TASK DETAILS: Restate, in full and unchanged, the entries that follow, but not their pictures.

Structured diff data:
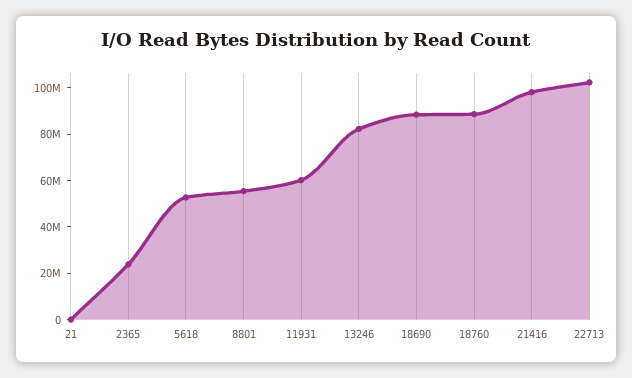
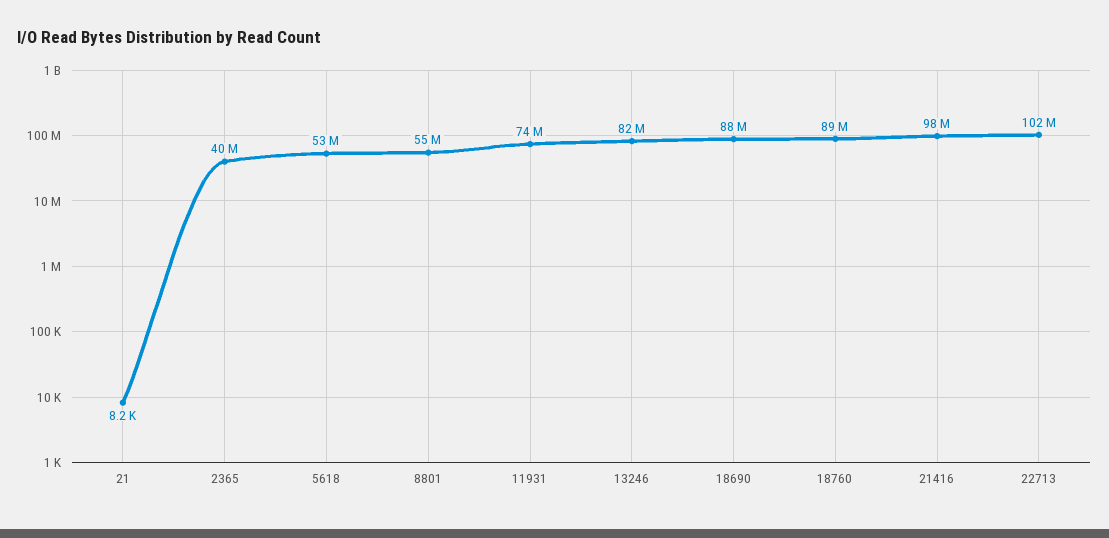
  {
    "21": 8200,
-   "2365": 25000000,
+   "2365": 40000000,
    "5618": 53000000,
    "8801": 55000000,
-   "11931": 60000000,
+   "11931": 74000000,
    "13246": 82000000,
    "18690": 88000000,
    "18760": 89000000,
    "21416": 98000000,
    "22713": 102000000
  }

RESULT FOR THIS TASK:
  {
    "21": 8200,
-   "2365": 25000000,
+   "2365": 40000000,
    "5618": 53000000,
    "8801": 55000000,
-   "11931": 60000000,
+   "11931": 74000000,
    "13246": 82000000,
    "18690": 88000000,
    "18760": 89000000,
    "21416": 98000000,
    "22713": 102000000
  }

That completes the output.